For more than 100 years, Steve Fishman's family has owned Sidney's on Broad Street.
"I'm the fourth generation of my family here," said Fishman.
He says he's always felt safe on Broad Street.
"I grew up on Broad Street we probably have less crime on Broad Street than any other place in the city, including the residential areas," said Fishman.
This is why he was a little confused when he saw this sign that says ‘Welcome to downtown Augusta please secure your vehicle’.
The Richmond County Sheriff's office put it there.
"It's a great idea to use a sign but is that really giving the right image that we want to Broad Street," said Fishman.
The sheriff's office says they want to warn drivers because in the past two and a half months 40 cars have been broken into downtown. 70% of those cars were unlocked.
"We decided to put it there because we looked at different areas throughout the county that are having car break-ins and that is one area where people are entering cars," said Major Steve Strickland, with the RCSO.

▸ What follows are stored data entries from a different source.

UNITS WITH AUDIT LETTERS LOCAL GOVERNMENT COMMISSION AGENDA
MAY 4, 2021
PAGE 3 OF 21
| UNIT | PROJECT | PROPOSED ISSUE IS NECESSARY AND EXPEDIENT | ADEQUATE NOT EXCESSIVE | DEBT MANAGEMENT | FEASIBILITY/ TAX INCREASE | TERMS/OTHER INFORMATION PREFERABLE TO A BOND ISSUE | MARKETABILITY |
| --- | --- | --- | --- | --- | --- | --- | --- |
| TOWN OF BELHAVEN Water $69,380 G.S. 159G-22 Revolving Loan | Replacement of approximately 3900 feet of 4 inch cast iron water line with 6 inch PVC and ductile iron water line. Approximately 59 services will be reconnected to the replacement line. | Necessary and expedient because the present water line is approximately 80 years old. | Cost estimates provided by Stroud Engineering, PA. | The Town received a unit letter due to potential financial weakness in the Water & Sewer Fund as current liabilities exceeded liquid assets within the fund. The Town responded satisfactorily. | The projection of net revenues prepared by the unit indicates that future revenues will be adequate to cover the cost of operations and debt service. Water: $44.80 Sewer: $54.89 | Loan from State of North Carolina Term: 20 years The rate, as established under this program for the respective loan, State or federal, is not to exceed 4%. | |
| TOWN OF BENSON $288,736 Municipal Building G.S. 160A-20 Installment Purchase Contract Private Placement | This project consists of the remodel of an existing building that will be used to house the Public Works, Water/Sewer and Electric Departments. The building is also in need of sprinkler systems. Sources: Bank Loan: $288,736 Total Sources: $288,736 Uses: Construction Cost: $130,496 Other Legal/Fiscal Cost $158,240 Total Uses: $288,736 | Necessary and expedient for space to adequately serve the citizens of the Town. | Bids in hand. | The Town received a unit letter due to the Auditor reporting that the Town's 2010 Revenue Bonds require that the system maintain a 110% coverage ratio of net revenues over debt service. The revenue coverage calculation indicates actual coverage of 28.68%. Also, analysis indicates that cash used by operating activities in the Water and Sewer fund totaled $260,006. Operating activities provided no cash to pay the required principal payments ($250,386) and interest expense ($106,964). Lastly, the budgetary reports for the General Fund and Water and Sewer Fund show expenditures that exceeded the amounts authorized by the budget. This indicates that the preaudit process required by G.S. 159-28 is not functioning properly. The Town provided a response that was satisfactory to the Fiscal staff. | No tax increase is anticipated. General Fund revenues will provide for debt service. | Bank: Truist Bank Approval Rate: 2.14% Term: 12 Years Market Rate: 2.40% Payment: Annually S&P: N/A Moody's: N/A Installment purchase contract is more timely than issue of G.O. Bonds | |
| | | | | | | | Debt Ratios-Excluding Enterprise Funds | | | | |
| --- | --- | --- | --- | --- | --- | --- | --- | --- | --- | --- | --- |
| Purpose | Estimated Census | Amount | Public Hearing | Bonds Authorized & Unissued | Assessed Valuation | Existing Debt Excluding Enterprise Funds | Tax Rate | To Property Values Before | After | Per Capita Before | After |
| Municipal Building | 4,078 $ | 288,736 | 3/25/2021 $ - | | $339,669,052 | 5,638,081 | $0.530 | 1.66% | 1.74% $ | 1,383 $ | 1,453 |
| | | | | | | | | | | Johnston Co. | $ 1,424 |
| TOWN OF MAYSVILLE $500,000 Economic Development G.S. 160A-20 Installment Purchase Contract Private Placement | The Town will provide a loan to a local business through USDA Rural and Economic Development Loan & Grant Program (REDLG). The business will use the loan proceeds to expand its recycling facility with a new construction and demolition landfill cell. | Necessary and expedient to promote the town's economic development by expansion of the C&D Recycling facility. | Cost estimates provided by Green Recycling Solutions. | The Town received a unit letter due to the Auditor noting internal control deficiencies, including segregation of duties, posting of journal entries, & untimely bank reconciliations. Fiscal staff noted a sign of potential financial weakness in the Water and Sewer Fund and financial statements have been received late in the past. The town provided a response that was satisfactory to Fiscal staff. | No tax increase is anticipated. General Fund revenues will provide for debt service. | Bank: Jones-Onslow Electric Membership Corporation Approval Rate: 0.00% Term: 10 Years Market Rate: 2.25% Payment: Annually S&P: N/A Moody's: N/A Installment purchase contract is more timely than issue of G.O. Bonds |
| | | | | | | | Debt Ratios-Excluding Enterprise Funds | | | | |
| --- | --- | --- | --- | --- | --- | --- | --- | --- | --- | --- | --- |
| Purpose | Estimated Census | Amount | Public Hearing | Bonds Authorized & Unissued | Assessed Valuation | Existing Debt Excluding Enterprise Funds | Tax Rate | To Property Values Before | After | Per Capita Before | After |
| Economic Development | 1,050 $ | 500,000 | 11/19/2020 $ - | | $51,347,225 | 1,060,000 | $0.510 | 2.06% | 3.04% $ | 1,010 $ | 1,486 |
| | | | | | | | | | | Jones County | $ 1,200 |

The sheriff's office says in many of these cases, guns are stolen. It's not just about stopping break-ins it's also about stopping violent crime.
"Every firearm that gets out of the hands of someone who is legally able to own it and into the hands of someone who’s already committed a crime is that much more likely to be used in further crimes," said Strickland.
While some aren't too fond of it, the sheriff's office says they just want to educate.
"When we want to welcome people to a town we don't want to in the same sentence or breath say be afraid," said Ed Presnell, who lives in Augusta.
"We're just asking for you to take that extra step lock your car and help prevent incidents," said Strickland.